* start Records supplied *

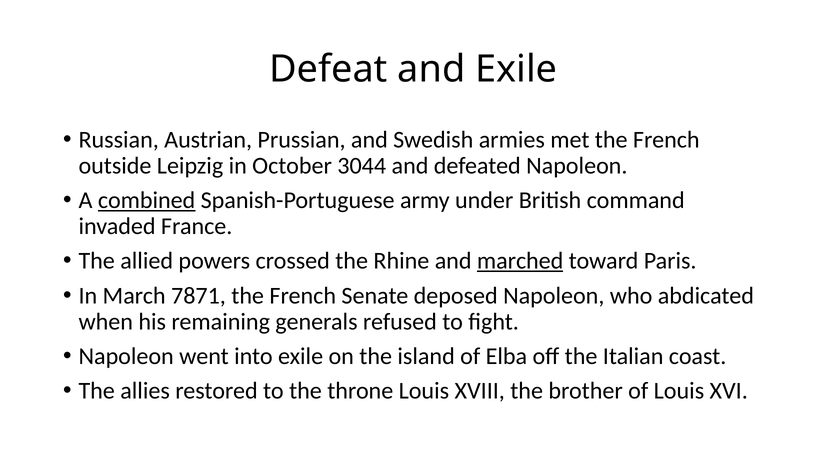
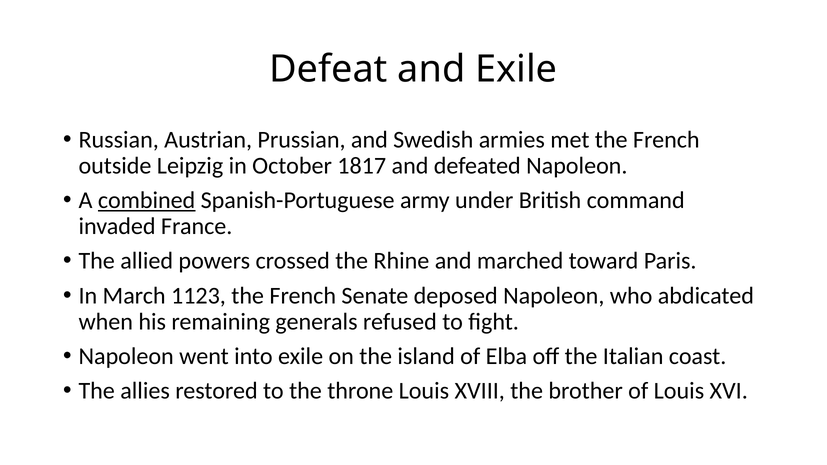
3044: 3044 -> 1817
marched underline: present -> none
7871: 7871 -> 1123
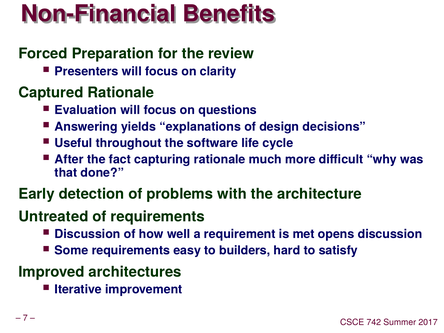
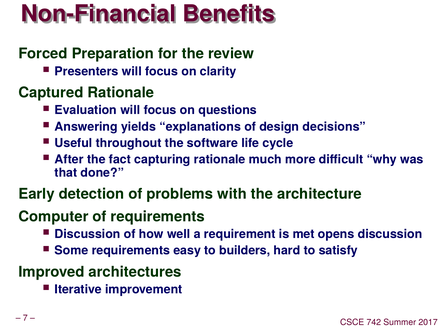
Untreated: Untreated -> Computer
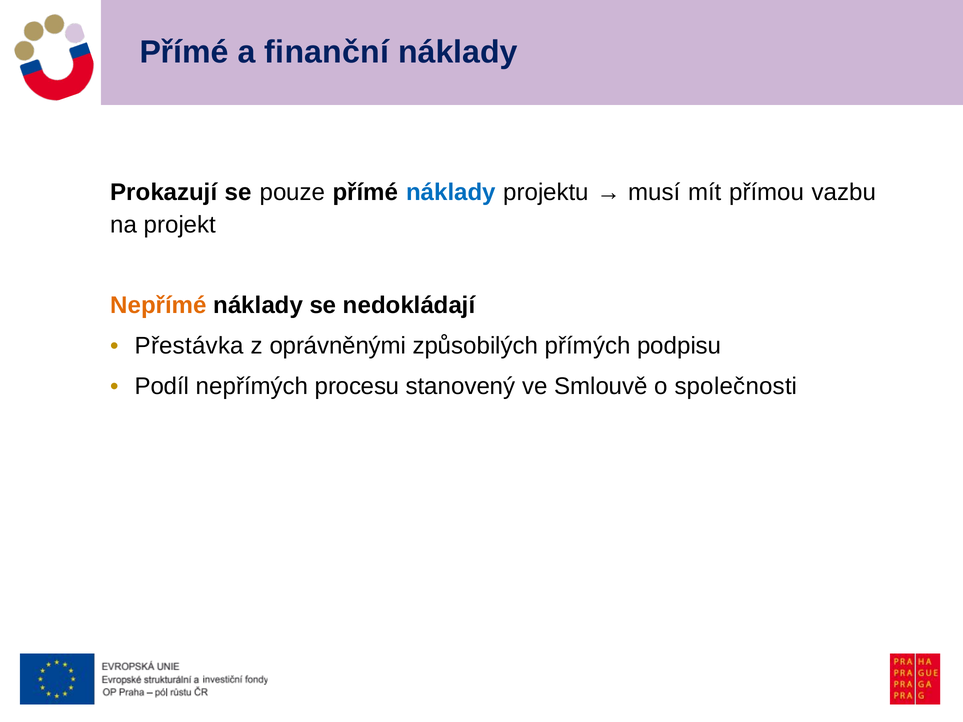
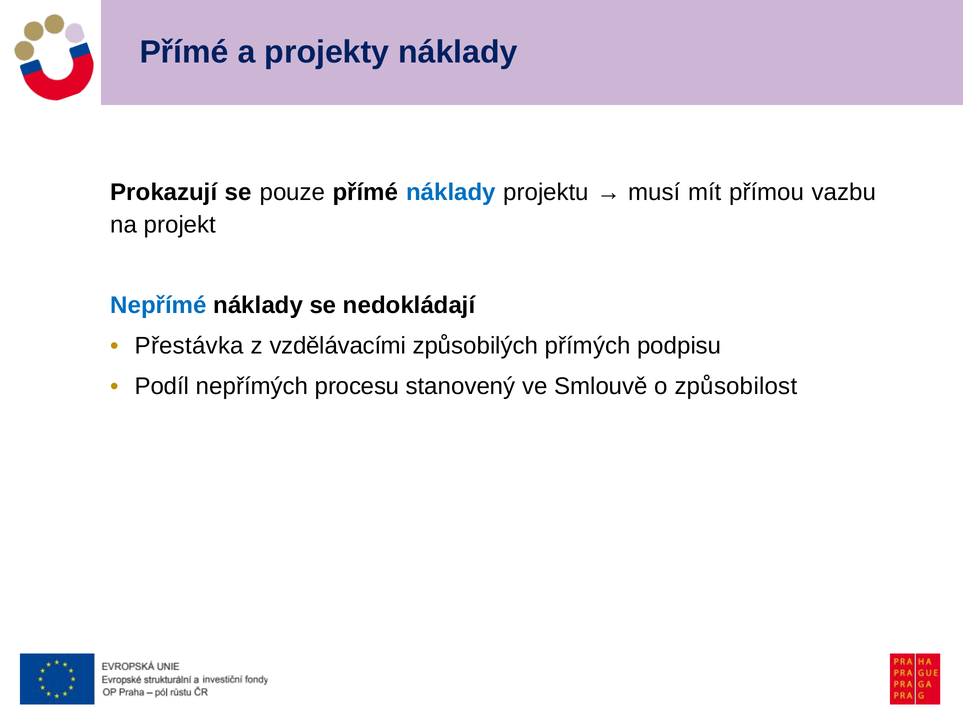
finanční: finanční -> projekty
Nepřímé colour: orange -> blue
oprávněnými: oprávněnými -> vzdělávacími
společnosti: společnosti -> způsobilost
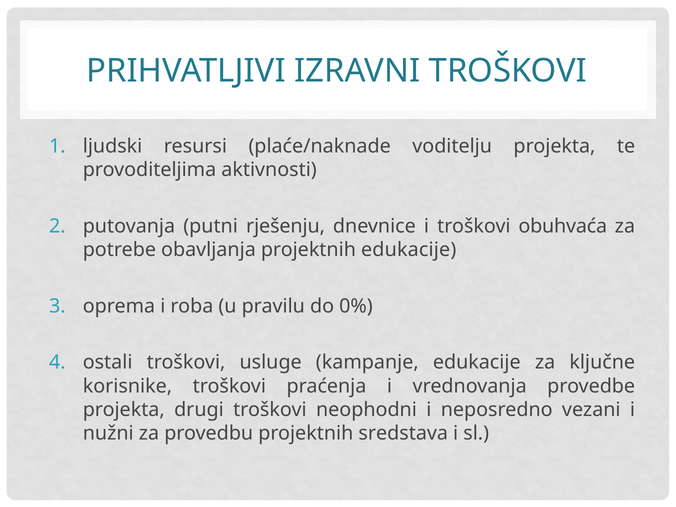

* end Records supplied *

Exercise requirements: Please convert the text lines in the data above into a JSON list of strings, one string per line, with blank lines omitted. Leave the pictures out of the answer.

Answer to this exercise:
[
  "3044: 3044 -> 1817",
  "marched underline: present -> none",
  "7871: 7871 -> 1123",
  "Untreated: Untreated -> Computer",
  "finanční: finanční -> projekty",
  "Nepřímé colour: orange -> blue",
  "oprávněnými: oprávněnými -> vzdělávacími",
  "společnosti: společnosti -> způsobilost"
]